Difficult relationships need messages of this specific kind
In this context, there’s one question that comes up time and again: How do you best deal with difficult people? Especially during the individual sessions with heads of departments or team leaders, this particular question is on the agenda of her coaching clients: How do I deal with an employee that I consider hard to handle? Can you learn something like that easily? Is there a standard procedure or do’s and dont’s list?
The leadership and communications expert Stefanie Voss knows from her own 15-year-coporate-experience: What helps is talking! Her simple advice is: If you are concerned about your relationship with a particular person, then speak with this person about it.
She’ll admit immediately: That’s not an easy task. But in such a situation, there is a simple rule you need to adhere to, and then it usually works out quite well. You have to consistently stick to the so-called „I-messages“. Always give your individual opinion. Appropriate phrases could be: „I feel that our relationship is difficult“ or „I’m not sure how we can communicate better with each other.“
With „I-messages“, you give your very personal view of the situation. You indicate that in your opinion, there’s a need for clarification. Approaching another person with this kind of openness and insecurity even, may pave the way for the other person to open up as well and to also admit his or her insecurities. Then it’s not about who’s at fault or who’s right but simply about solving or clarifying the issue. And usually, this is exactly what both parties are very interested in.
In a situation loaded with conflict and difficult feelings, the most important „I-message“ is: „I’m very interested in a good collaboration / communication / relationship, so what can I do to improve the situation?“
An honest personal discussion, where I own up to my insecurity is much more effective than any kind blaming, shaming, finger-pointing or looking for other people’s faults.
So when going into a difficult situation or discussion remember the following key recommendations:
- Be yourself, communicate with clear and open I-messages. Describe your impressions without assuming that the other person feels the way you do.
- Ask your counterpart what you can do to improve the relationship.

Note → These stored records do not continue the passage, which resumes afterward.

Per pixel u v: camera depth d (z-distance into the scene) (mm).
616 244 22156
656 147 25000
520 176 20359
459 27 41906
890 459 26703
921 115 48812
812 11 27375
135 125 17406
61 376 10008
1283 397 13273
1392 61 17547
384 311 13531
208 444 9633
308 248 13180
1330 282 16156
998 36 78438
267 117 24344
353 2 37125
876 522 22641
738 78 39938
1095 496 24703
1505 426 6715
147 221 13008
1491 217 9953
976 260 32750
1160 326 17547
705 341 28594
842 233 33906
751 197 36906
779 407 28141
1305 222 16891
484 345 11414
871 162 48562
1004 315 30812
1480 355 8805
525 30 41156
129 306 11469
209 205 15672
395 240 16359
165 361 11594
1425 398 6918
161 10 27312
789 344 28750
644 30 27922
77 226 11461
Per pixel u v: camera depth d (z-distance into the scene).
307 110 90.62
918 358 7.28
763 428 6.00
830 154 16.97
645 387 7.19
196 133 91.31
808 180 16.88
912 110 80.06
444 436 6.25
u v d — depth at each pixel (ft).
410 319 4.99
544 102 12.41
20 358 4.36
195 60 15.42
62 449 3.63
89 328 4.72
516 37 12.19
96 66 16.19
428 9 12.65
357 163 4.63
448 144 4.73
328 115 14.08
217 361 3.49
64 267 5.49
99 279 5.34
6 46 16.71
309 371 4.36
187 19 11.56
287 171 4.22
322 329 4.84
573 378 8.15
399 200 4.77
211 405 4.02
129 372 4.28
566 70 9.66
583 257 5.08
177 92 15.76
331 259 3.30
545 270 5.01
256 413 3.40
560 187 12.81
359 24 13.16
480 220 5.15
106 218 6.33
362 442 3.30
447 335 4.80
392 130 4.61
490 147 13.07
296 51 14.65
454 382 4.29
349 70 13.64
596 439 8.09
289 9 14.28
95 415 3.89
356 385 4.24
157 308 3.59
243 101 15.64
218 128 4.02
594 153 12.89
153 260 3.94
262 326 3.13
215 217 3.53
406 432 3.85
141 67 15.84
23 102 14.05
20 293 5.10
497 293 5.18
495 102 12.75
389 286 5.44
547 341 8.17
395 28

- If it’s about interpersonal relationships, openness is the key to trust and honest communication.
- Based on trust, conflicts can be solved and constructive ideas for a future collaboration can be developed.
Those who approach others with openness and clarity will in most cases be met with open ears (and hearts). This is the basis for building trust, which is the essential prerequisite for any successful collaboration.
From her many team building processes conducted over the last 10 years, Stefanie Voss concludes: “Once we seriously understand that our own feelings and opinions are just that – our own, and not necessarily need to be seen, understood or accepted by someone else, then we are truly open-minded. I have my opinion and view, you have yours, and both is okay. Only then, there’s a chance to find a common ground to move ahead.”